▶ **Your objective**:
Each line below should be repeated exactly as written, with no pictures carried over.

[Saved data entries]
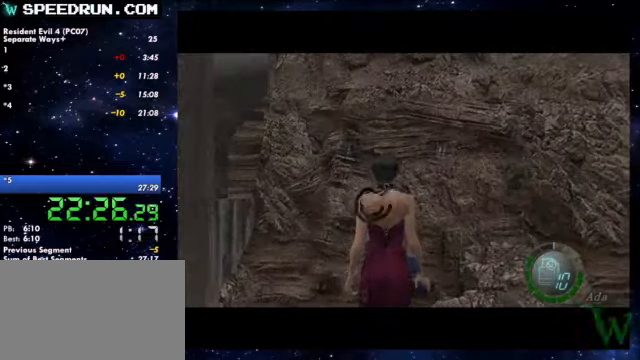
Gameplay with a controller (PlayStation layout); each line is a JSON object with the inputs held at the frame after it. Not read: L3 R2 R3.
{"buttons": ["SQUARE"], "left_stick": "up-right", "right_stick": "center"}
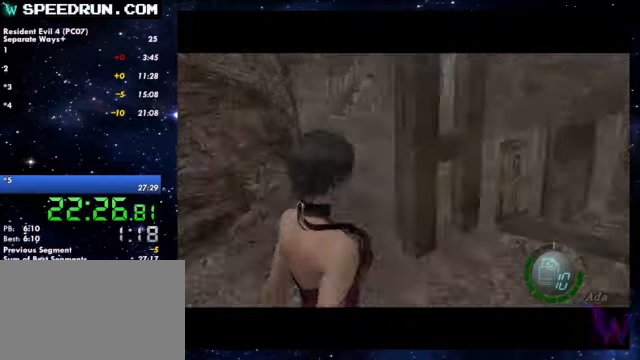
{"buttons": [], "left_stick": "up-left", "right_stick": "left"}
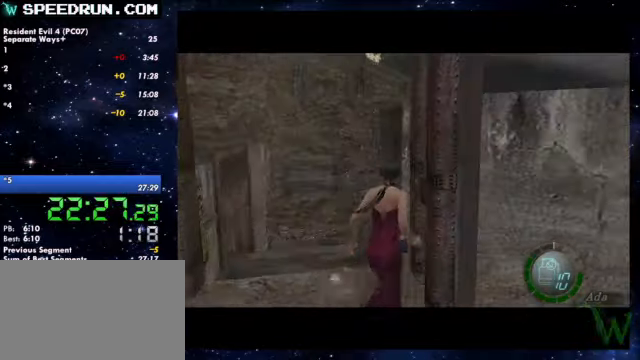
{"buttons": ["R1"], "left_stick": "down", "right_stick": "center"}
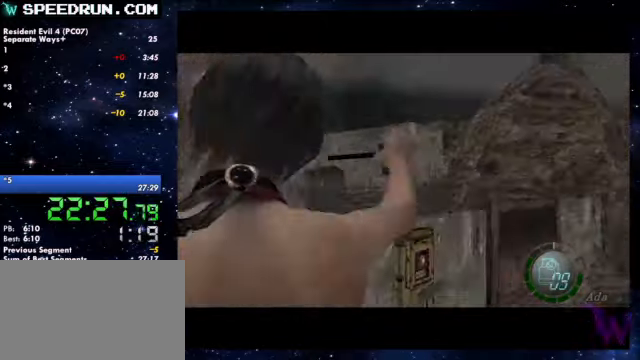
{"buttons": ["R1"], "left_stick": "up", "right_stick": "center"}
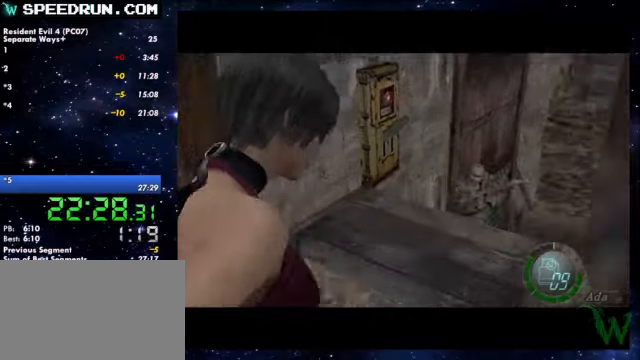
{"buttons": ["SQUARE"], "left_stick": "up-left", "right_stick": "center"}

▶ **Exercise output**:
Gameplay with a controller (PlayStation layout); each line is a JSON object with the inputs held at the frame after it. Not read: L3 R2 R3.
{"buttons": ["SQUARE"], "left_stick": "up-right", "right_stick": "center"}
{"buttons": [], "left_stick": "up-left", "right_stick": "left"}
{"buttons": ["R1"], "left_stick": "down", "right_stick": "center"}
{"buttons": ["R1"], "left_stick": "up", "right_stick": "center"}
{"buttons": ["SQUARE"], "left_stick": "up-left", "right_stick": "center"}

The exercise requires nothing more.